I think I have a real problem when I watch Rubicon and have a visceral reaction to the administrative assistant who has the hots for Will. I find her to be lacking in any oomph whatsoever. (Okay, she has a fine body.) But her character is like a limp dishrag. And she looks like there’s nary a thought in her head. (Always be suspicious of those who look empty. They’re either actually empty or what the hell are they hiding behind that blank expression. I’m fucking angry at a television character. Not intellectually. But this is bullshit. She's a whole person. I'm just part of one. (In so many different and fun ways.) This is visceral, and I’m out for blood. I am crazy.

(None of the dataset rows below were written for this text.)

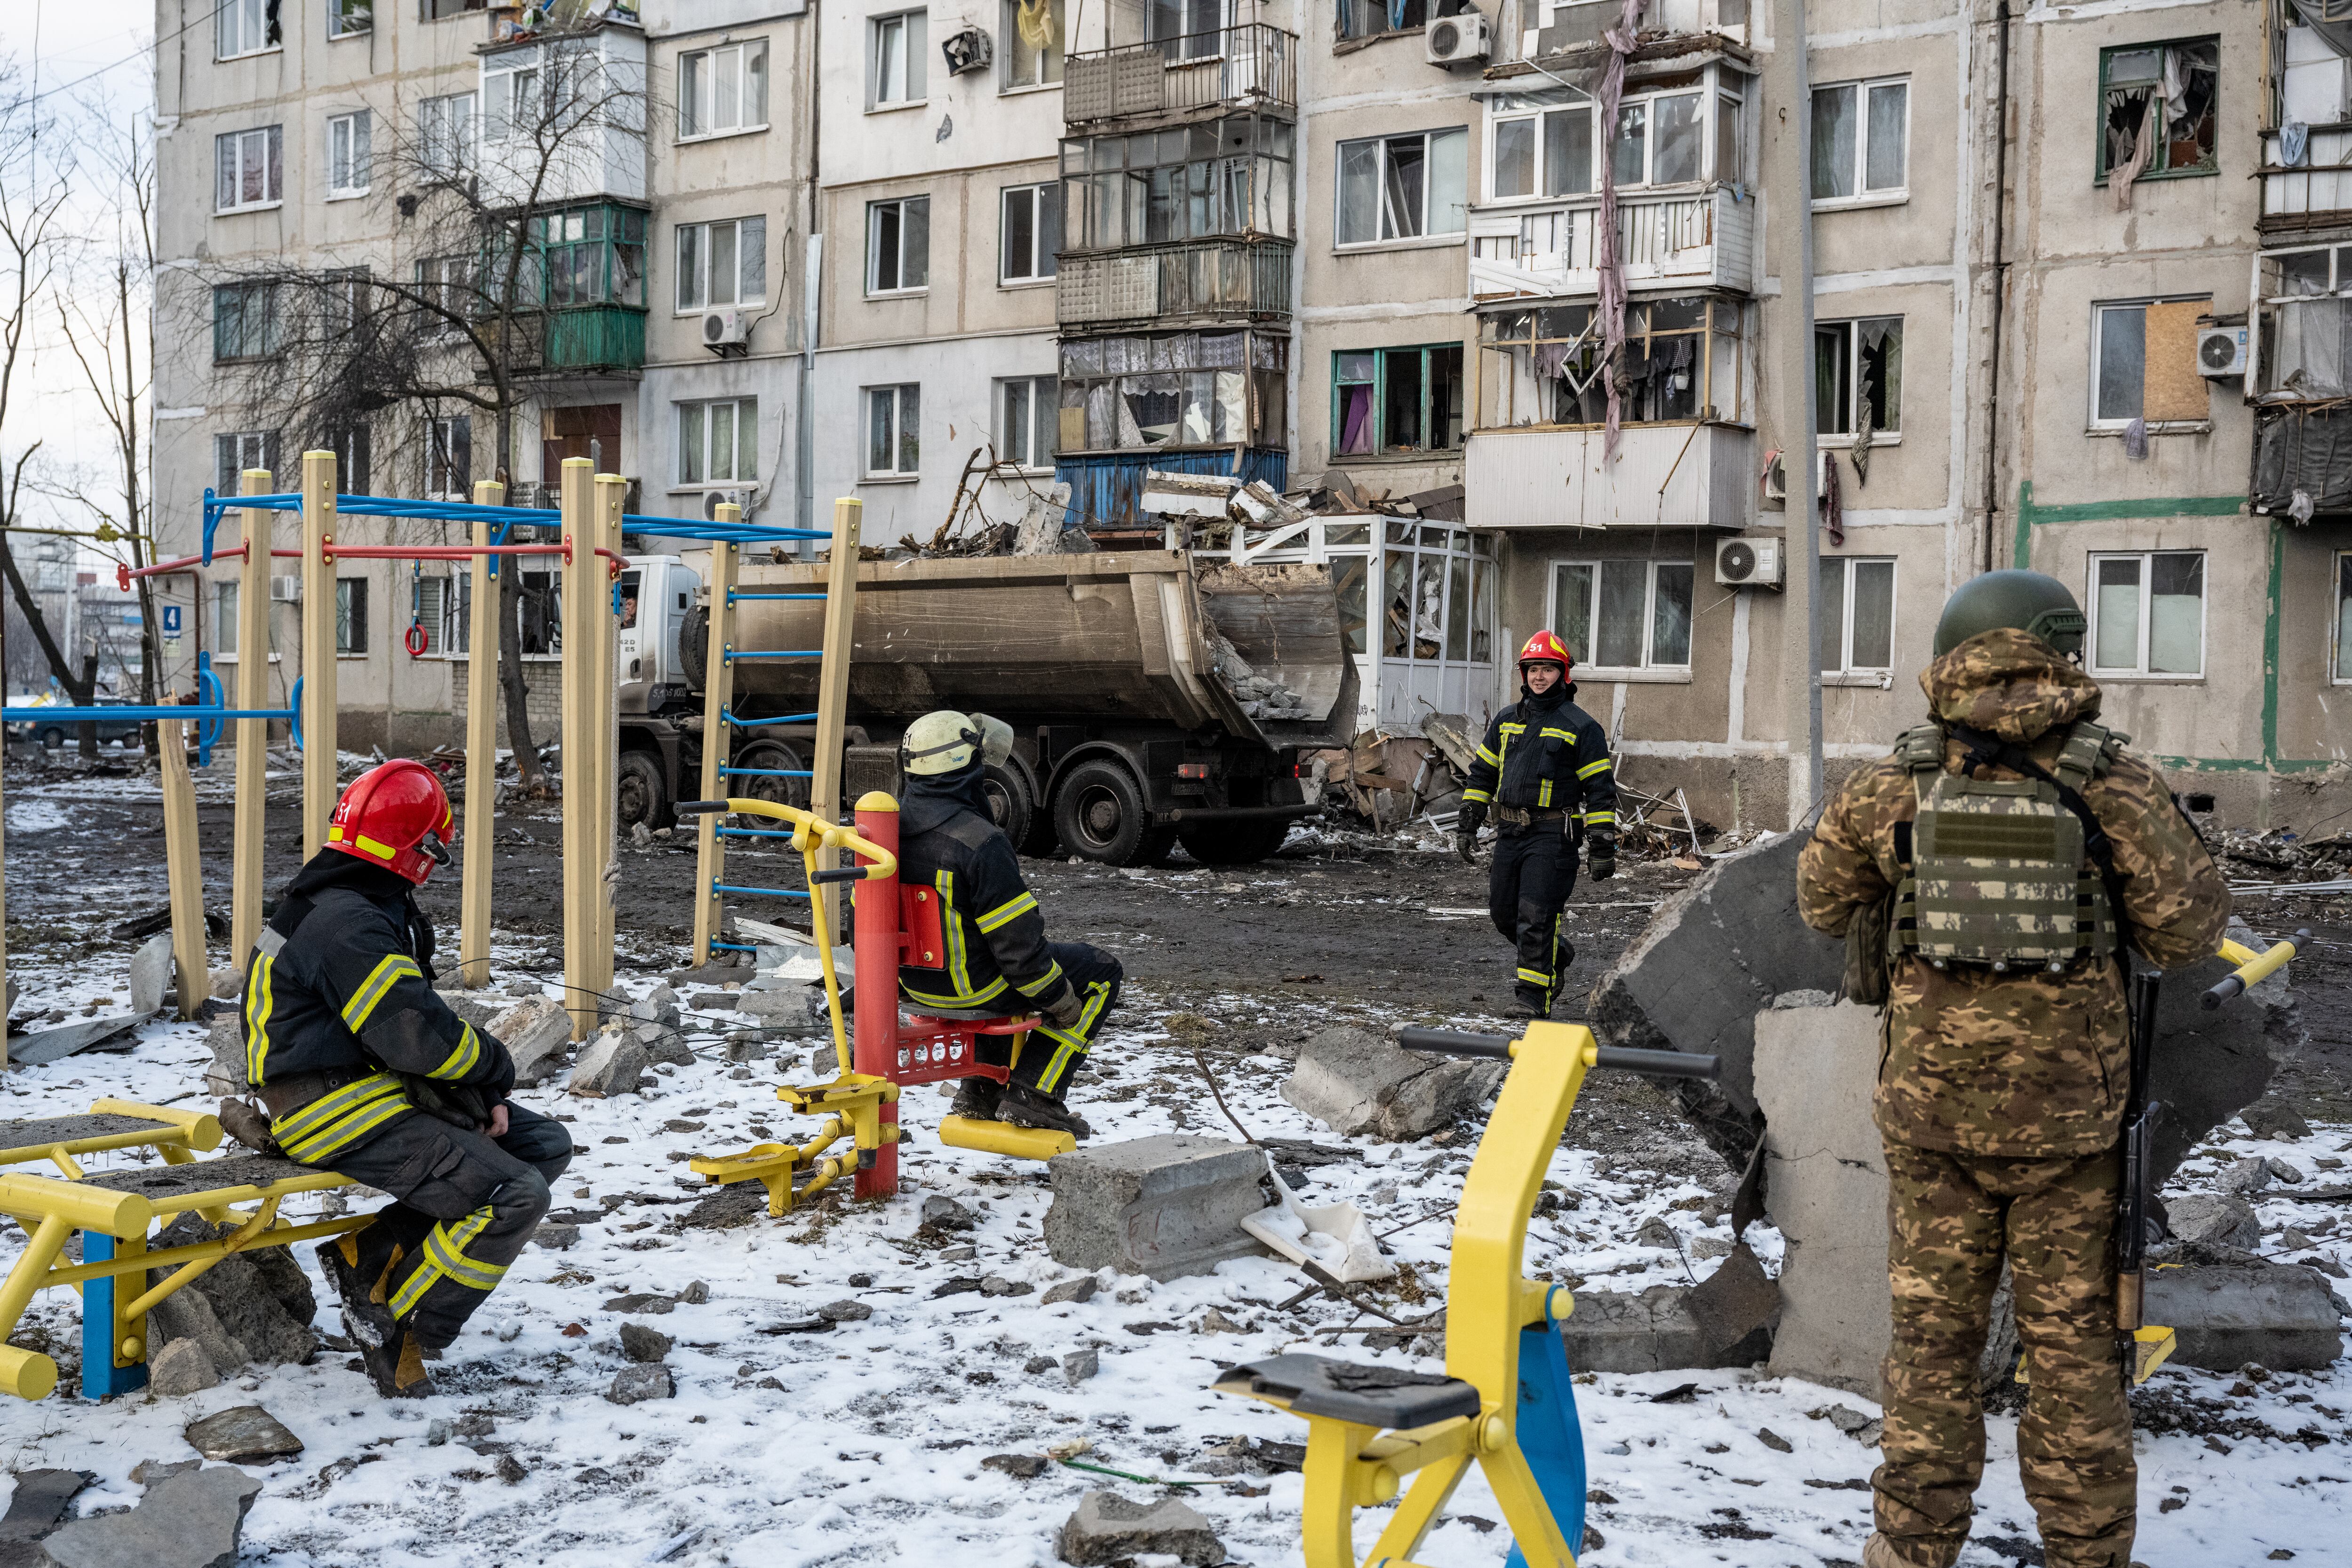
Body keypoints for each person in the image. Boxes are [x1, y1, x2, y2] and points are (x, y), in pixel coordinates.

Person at [1796, 570, 2228, 1568]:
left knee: (1930, 1353)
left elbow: (1820, 902)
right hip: (2069, 1128)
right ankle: (2086, 1556)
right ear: (2049, 648)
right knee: (2074, 1357)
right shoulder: (2109, 780)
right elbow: (2192, 925)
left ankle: (1909, 1550)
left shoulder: (1893, 779)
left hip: (1931, 1117)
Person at [240, 759, 572, 1398]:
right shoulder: (350, 923)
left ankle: (370, 1253)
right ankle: (389, 1311)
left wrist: (477, 1096)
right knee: (516, 1192)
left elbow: (405, 1031)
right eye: (431, 847)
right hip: (325, 1106)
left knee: (542, 1145)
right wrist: (496, 1068)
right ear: (414, 849)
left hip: (362, 1086)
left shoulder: (350, 899)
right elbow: (414, 1037)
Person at [895, 708, 1121, 1138]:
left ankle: (981, 1090)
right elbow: (1020, 952)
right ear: (965, 768)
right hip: (977, 988)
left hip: (916, 985)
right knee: (1102, 972)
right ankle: (1035, 1093)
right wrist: (1060, 999)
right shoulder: (981, 842)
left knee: (984, 955)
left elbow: (858, 930)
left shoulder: (880, 833)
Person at [1455, 631, 1617, 1019]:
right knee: (1503, 912)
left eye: (1548, 669)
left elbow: (1600, 791)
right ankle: (1556, 954)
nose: (1540, 677)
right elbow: (1482, 774)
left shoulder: (1582, 727)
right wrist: (1468, 822)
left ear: (1564, 675)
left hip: (1553, 834)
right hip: (1510, 833)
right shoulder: (1507, 720)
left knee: (1537, 915)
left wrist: (1602, 846)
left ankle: (1531, 998)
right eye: (1533, 669)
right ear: (1524, 674)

Have I really gone completely mad that I actually feel threatened, no jealous, by a fucking character on television show? Yes I have. By changing from Zoloft to Effexor, my sex drive dropped like a stone. (Zoloft, which left my sex drive out of this mess, made me shake to the point where I was unable to hold a book steady enough to read it. Otherwise, it worked beautifully.) Welcome to Effexor Country aka Happy Town. There’s a semblance of a sex drive, a vicious tease that’s what it is, but most of it has gone pfft into the ether. So I get jealous of stupid-ass television characters because I feel sexless, no longer human.

The little nasty secret about anti-depressants. I’m not depressed, I’m functioning okay, but I’m miserable because I feel less than human. I’m desperate. I now can really appreciate oddballs like the guy who worked at G&R who found girls with physical problems really hot. (Like one girl he lusted after with coke bottle lenses in her glasses. Crutches were great. I think this boy would see me today and sit up and take notice. And he was a good-looking dude. With money. He also thought there was some medieval king who had a hot rod stuck up his butt. I think that kind of turned him on too. Guys like that have a place in this world I know now in a way I never did before.) If I have to be someone’s fetish than it must be. Yes, my husband tells me I’m hot as ever. But I’m not. Tubing and clear breathing masks don’t add to pulchritude. Now other kinds of masks are another thing entirely. Gimme.

Do I try something else? Can I without walking the suicide gauntlet yet again? The sexual mechanics are all in order. I just have a post-it stuck to me that says “Under Repair.”

What the hell else can I do without completely losing my mind? Fuck. C’mon! Don’t take the little that’s left of my humanity. I am not a hydra. I’m a menopausal woman who only feels the menopausal part. I want the woman back before I completely go to seed, and I want her now.

I want the world to want to fuck me.